5293 Tax Fraud & Money Laundering - CAMPAGNA- 23960

Professor(s): Larry Campagna (ADJUNCT)

Credits: 2

Course Areas: Taxation 

Time: 5:30p-7:30p  T  Location: 100 

Course Outline: This course introduces the student to both the substance and procedure of criminal investigations and prosecutions of federal tax crimes. The most commonly charged federal tax crimes such as tax evasion, tax perjury, aiding and assisting, etc., are covered, together with an introduction to the other crimes that often accompany tax crimes, such as Title 18 crimes for aiding and abetting, conspiracy, wire and mail fraud, and false statements. Finally, the course introduces crimes related to currency reporting and money laundering, which often have tax components and in which the IRS plays a significant enforcement role. In the latter regard, the course will cover recent initiatives by the IRS to refocus its criminal investigations toward more on traditional tax crimes. In addition to introducing the student to these various crimes, the course covers related matters, including significantly the United States Sentencing Guidelines, forfeiture, statutes of limitations, civil tax considerations, investigation techniques and procedures (including the roles of the IRS's Criminal Investigation Division, the Department of Justice Tax Division and the grand jury), international evidence gathering techniques (such as treaties and letters rogatory), privileges (including the Fifth Amendment privilege and the attorney-client privilege), and methods of proof in tax investigations (direct methods and indirect methods, such as net worth).

Course Syllabus: Syllabus

Course Notes: (Face-to-Face)   The UH registration system instruction mode for this course is listed in parenthesis. After student registration opens, there may be instruction mode changes to this course up through two weeks before the first day of classes for the term, but notice of such changes will be sent to then-registered students. For this instruction mode, instructors and students are expected to normally be physically present in the classroom. If the course has a final examination, it will be in a classroom requiring your physical presence. Other assessment, such as a mid-term exam, may also be in a classroom. Whether this instructor will offer “remote presence” (starting a zoom meeting from the podium computer to enable student remote access on an occasional basis) for part or all of the semester is not known, but students should not rely on an expectation that remote presence will be available.

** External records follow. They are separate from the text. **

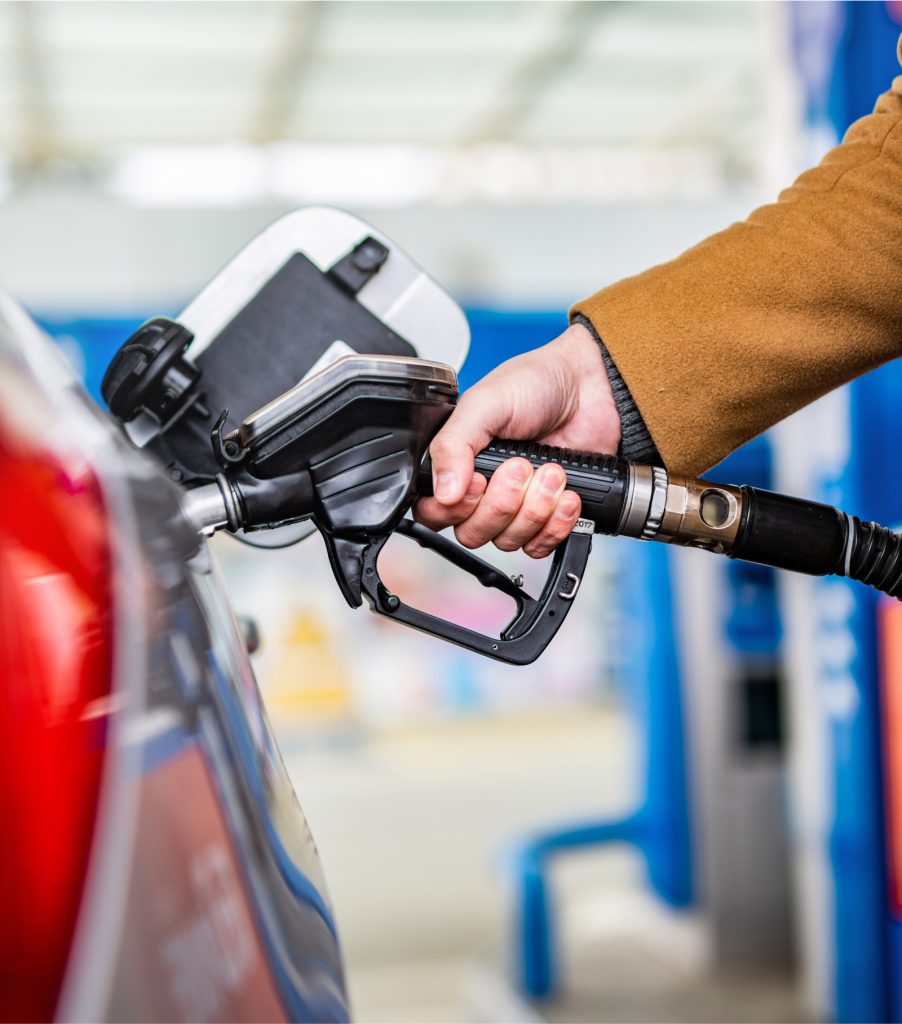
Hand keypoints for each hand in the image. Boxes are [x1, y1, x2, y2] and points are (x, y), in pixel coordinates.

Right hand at [414, 322, 620, 557]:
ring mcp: (515, 507)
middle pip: (472, 533)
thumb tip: (444, 492)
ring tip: (551, 471)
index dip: (456, 508)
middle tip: (521, 467)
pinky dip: (556, 525)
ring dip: (534, 509)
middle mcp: (481, 490)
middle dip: (502, 504)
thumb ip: (454, 445)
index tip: (479, 481)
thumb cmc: (536, 384)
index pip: (434, 512)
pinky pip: (539, 546)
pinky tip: (567, 495)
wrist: (592, 389)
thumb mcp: (485, 403)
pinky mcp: (547, 518)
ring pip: (508, 541)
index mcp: (456, 463)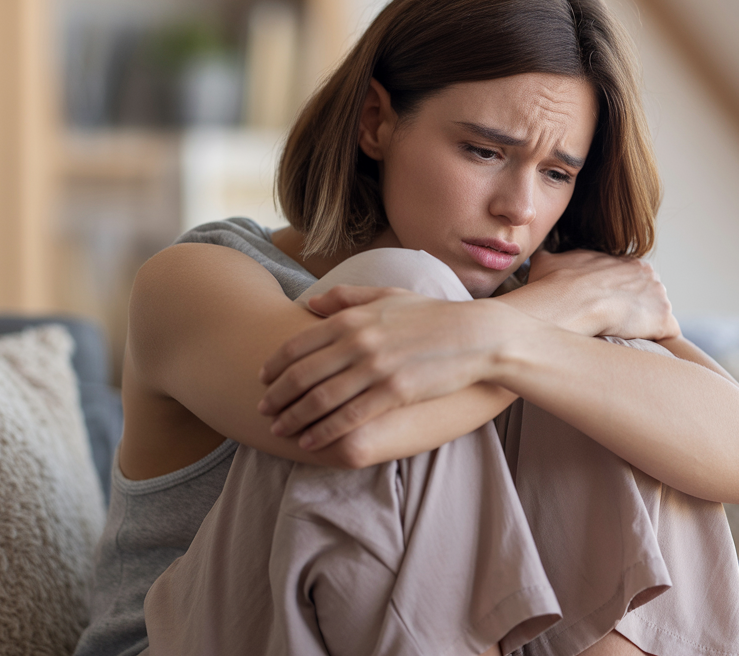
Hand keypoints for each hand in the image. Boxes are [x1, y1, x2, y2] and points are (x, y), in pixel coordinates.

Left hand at [256, 285, 514, 449]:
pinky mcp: (394, 392)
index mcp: (352, 318)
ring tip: (280, 430)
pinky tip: (310, 442)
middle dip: (277, 397)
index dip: (274, 366)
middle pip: (302, 375)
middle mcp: (358, 342)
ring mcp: (375, 368)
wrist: (475, 335)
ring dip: (294, 418)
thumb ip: (347, 298)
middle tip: (263, 410)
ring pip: (320, 400)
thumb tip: (311, 304)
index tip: (263, 380)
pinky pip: (348, 417)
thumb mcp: (389, 296)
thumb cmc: (432, 316)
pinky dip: (323, 432)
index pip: (298, 345)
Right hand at [525, 249, 679, 340]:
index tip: (607, 310)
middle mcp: (649, 274)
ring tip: (625, 340)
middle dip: (636, 311)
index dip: (619, 299)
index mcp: (626, 262)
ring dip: (646, 327)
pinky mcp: (663, 319)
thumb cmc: (555, 285)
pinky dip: (659, 340)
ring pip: (657, 314)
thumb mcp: (548, 262)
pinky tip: (644, 349)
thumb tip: (542, 258)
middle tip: (615, 326)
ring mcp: (659, 296)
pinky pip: (669, 332)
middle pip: (649, 296)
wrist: (566, 304)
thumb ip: (554, 259)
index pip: (632, 281)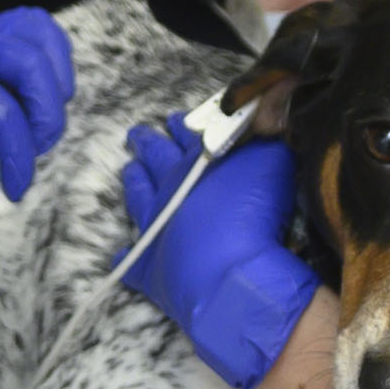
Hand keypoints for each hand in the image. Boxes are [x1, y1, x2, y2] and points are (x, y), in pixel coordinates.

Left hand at [0, 0, 71, 205]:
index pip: (0, 108)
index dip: (17, 155)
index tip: (13, 190)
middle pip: (31, 63)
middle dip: (46, 115)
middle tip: (36, 152)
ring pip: (39, 35)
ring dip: (55, 79)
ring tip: (43, 119)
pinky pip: (31, 26)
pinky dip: (49, 54)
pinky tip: (41, 89)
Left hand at [117, 116, 318, 388]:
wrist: (230, 270)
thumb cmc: (251, 214)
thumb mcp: (271, 162)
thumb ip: (267, 141)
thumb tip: (266, 122)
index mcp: (194, 164)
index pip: (186, 136)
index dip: (182, 126)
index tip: (173, 118)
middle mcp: (168, 191)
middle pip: (155, 160)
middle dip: (148, 144)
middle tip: (137, 134)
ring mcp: (154, 229)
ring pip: (138, 199)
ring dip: (135, 183)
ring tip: (129, 169)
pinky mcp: (148, 269)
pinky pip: (131, 263)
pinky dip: (125, 259)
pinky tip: (119, 256)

This is an LL.M class, and JD students may register, if space is available.


Prerequisites: Yes  Federal Income Tax

First Day Assignments: Tax Crimes casebook, Ch. 1 Overview of the Criminal Tax System

Final Exam Schedule: 05/09 6-8pm  100    

This course will have:
Exam: Yes
Paper: None


Satisfies Senior Upper Level Writing Requirement: No

Experiential Course Type: No

Bar Course: No

DistanceEd ABA: No

Pass-Fail Student Election: Unavailable (Instructor Preference)

Course Materials

Book(s) Required

The book for this class is Townsend, Campagna, Johnson & Schumacher, Tax Crimes (Lexis-Nexis 2015). The assigned book is the second edition, published in 2015, and now published by Carolina Press. ISBN: 978-1630430757
Students should not acquire the 2008 edition.
Students will also need access to the Internal Revenue Code.